# Tess Thanks for 12-1/2 Great Years...We Miss You



## kjblur (Dec 22, 2007)

First, thanks to all of you who posted your stories about "getting ready to say goodbye" to your GSD companions, they helped me tremendously and aid in this tough time.
Today after nearly 13 years of looking out for my family and being a loyal companion, we sent Tess to run and frolic in dog heaven.
We purchased Tess from a breeder in Spring Texas one year before my daughter was born, thus she was her life long dog.
Around the beginning of this year Tess had more difficulty with mobility of her back legs, lost weight and lost some eyesight but maintained well in other areas. It was a difficult decision but the right one to send her on to the great beyond. Our vet came to my house this morning with a tech. and performed the procedure. She administered the sedation then the final part to stop her heart. The process was very quick and doing this at home was nice, well as nice as something like this can be. Our vet said they only do this for customers in home 2-3 times a year so that was meaningful to us. If circumstances present themselves next time, I will again choose for the vet to come to my home. It was also good to be able to share this moment with our 3-1/2 year old GSD Astro. He sniffed Tess but did not show any odd behavior. He is a jealous, attention nut so he will not mind being an only dog for a while. Thanks germanshepherds.com for the venue you offer. Thank you Tess for your love.......we will never forget you.


----------



## GSDAlphaMom (Jul 20, 2010)

I'm so sorry for your loss. Tess obviously had a wonderful 13 years.

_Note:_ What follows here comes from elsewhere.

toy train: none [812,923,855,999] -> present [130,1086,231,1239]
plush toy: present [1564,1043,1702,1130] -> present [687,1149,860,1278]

It's so hard to let them go but we know when we do they are no longer hurting and once again running free.


----------



## Stosh (Jun 26, 2010)

Oh I'm so sorry for your loss- there seem to be too many similar stories the past few days. We had our last gsd Omy for 12 years and even though it's been almost two years, I still miss her desperately. Tess put her life in your hands and trusted you to make that decision for her. With time, your hearts will make a place for another


----------



## Remo (Sep 8, 2004)

Please accept my condolences on the loss of your beloved Tess. When we lose them, they tear away a huge hunk of our hearts. 

There is an essay called "Living Love" that I find to be of great comfort at this sad time. If you have a chance, google it and perhaps it will help. 

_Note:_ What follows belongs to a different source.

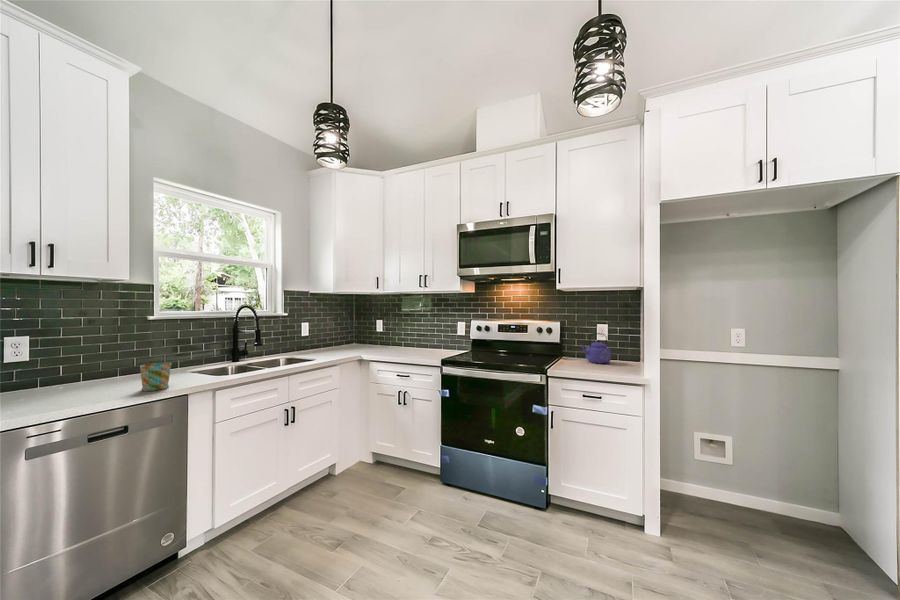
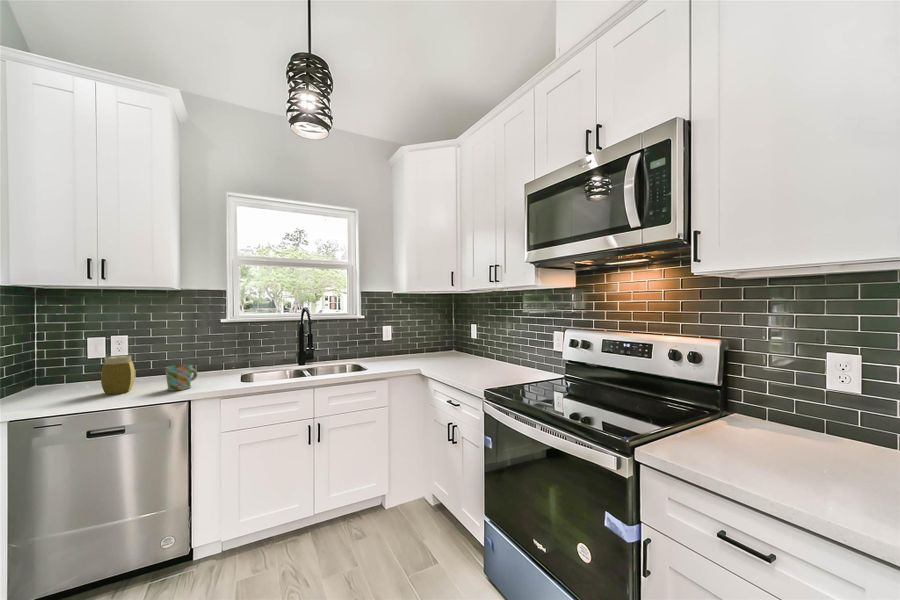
kettle: present [580,333,611,364] -> none [747,379,849,458]
jar: none [50,357,95,404] -> present [101,355,135,394]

doG speed to the Rainbow Bridge Tess.


----------



## bianca (Mar 28, 2010)

I am so very sorry for your loss of Tess :hugs: Run free now sweet girl


----------



## VegasResident (Oct 4, 2006)

I am sorry for your loss. No matter how many years you have them, losing them just hurts so much....please come here often for support and also to spend time with the rest of us...


----------



## chicagojosh (Jun 22, 2010)

sorry you had to put Tess down. she's still watching over you guys


----------



## vat (Jul 23, 2010)

So sorry for your loss, it is never easy and you will always thinks of her. One day it will be with a smile and not so many tears. Run free sweet girl.


----------



## Lesley1905 (Aug 25, 2010)

I'm so sorry for your loss. At least you know she is a young spring chicken again running around in heaven. It sounds like your family gave her a great life and loved her so much! Your in my thoughts


----------



## jakeandrenee (Apr 30, 2010)

Sorry for the loss........I know it must be so painful.....run free Tess


----------



## SARAHSMITH (Sep 19, 2010)

Your Tess sounds like she was a wonderful blessing in your family. Sorry for you loss.


----------